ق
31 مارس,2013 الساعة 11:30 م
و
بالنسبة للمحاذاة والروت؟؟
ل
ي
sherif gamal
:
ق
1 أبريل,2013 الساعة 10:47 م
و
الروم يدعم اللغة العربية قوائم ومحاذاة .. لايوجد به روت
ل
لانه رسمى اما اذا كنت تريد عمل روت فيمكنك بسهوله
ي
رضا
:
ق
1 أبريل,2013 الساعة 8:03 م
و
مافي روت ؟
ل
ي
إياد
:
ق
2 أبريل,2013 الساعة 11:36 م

◇ ◇ ◇ ◇ ◇ ◇ ◇

▶ _Exercise_: Repeat the records above with every character intact.

▶ _Task answer_:
ق
31 مارس,2013 الساعة 11:30 م
و
بالنسبة للمحاذاة والروت؟؟
ل
ي
sherif gamal
:
ق
1 أبريل,2013 الساعة 10:47 م
و
الروم يدعم اللغة العربية قوائم ومحاذاة .. لايوجد به روت
ل
لانه رسمى اما اذا كنت تريد عمل روت فيمكنك بسهوله
ي
رضا
:
ق
1 أبريل,2013 الساعة 8:03 م
و
مافي روت ؟
ل
ي
إياد
:
ق
2 أبريل,2013 الساعة 11:36 م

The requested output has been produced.